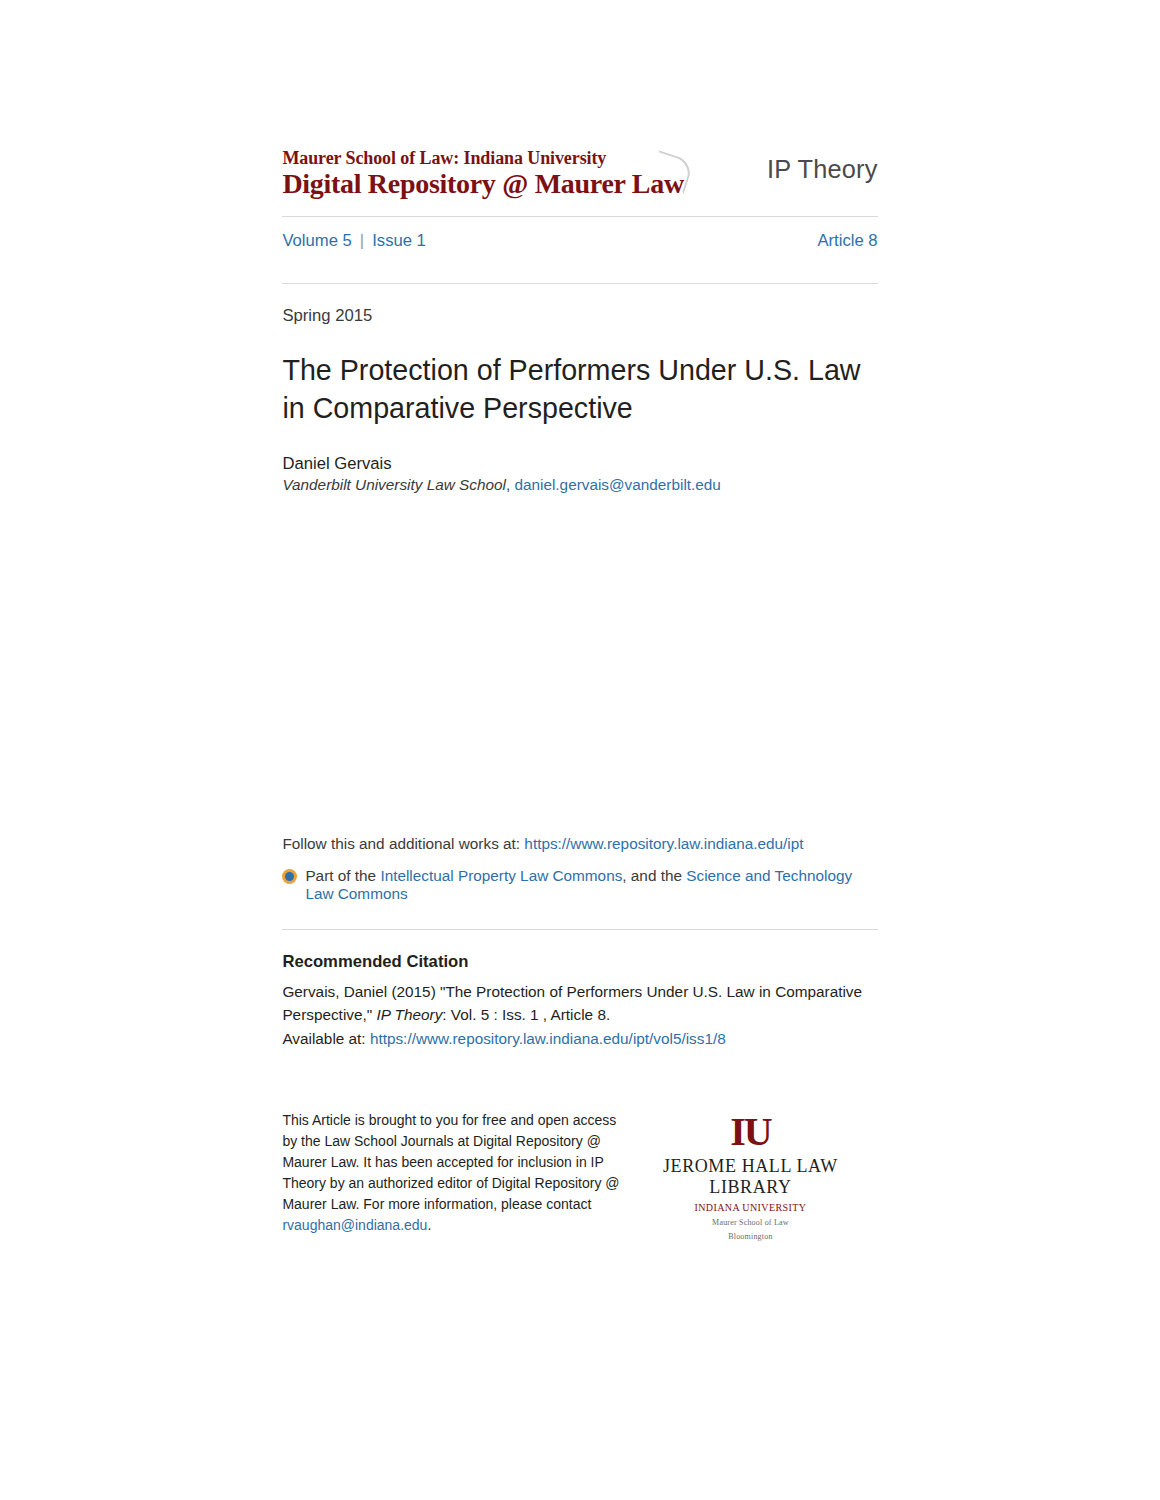Maurer School of Law: Indiana University
Digital Repository @ Maurer Law
IP Theory
Volume 5|Issue 1
Article 8
Spring 2015
The Protection of Performers Under U.S. Law in Comparative Perspective
Daniel Gervais
Vanderbilt University Law School, daniel.gervais@vanderbilt.edu
Follow this and additional works at: https://www.repository.law.indiana.edu/ipt
Part of the Intellectual Property Law Commons, and the Science and Technology Law Commons
Recommended Citation
Gervais, Daniel (2015) "The Protection of Performers Under U.S. Law in Comparative Perspective," IP Theory: Vol. 5 : Iss. 1 , Article 8.
Available at: https://www.repository.law.indiana.edu/ipt/vol5/iss1/8
This Article is brought to you for free and open access by the Law School Journals at Digital Repository @ Maurer Law. It has been accepted for inclusion in IP Theory by an authorized editor of Digital Repository @ Maurer Law. For more information, please contact rvaughan@indiana.edu.
IU
JEROME HALL LAW LIBRARY
INDIANA UNIVERSITY
Maurer School of Law
Bloomington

▶ [ASSIGNMENT] All of the entries above must be reproduced exactly, and no image may be included.

▶ [RESULT OF THIS EXERCISE]
Maurer School of Law: Indiana University
Digital Repository @ Maurer Law
IP Theory
Volume 5|Issue 1
Article 8
Spring 2015
The Protection of Performers Under U.S. Law in Comparative Perspective
Daniel Gervais
Vanderbilt University Law School, daniel.gervais@vanderbilt.edu
Follow this and additional works at: https://www.repository.law.indiana.edu/ipt
Part of the Intellectual Property Law Commons, and the Science and Technology Law Commons
Recommended Citation
Gervais, Daniel (2015) "The Protection of Performers Under U.S. Law in Comparative Perspective," IP Theory: Vol. 5 : Iss. 1 , Article 8.
Available at: https://www.repository.law.indiana.edu/ipt/vol5/iss1/8
This Article is brought to you for free and open access by the Law School Journals at Digital Repository @ Maurer Law. It has been accepted for inclusion in IP Theory by an authorized editor of Digital Repository @ Maurer Law. For more information, please contact rvaughan@indiana.edu.
IU
JEROME HALL LAW LIBRARY
INDIANA UNIVERSITY
Maurer School of Law
Bloomington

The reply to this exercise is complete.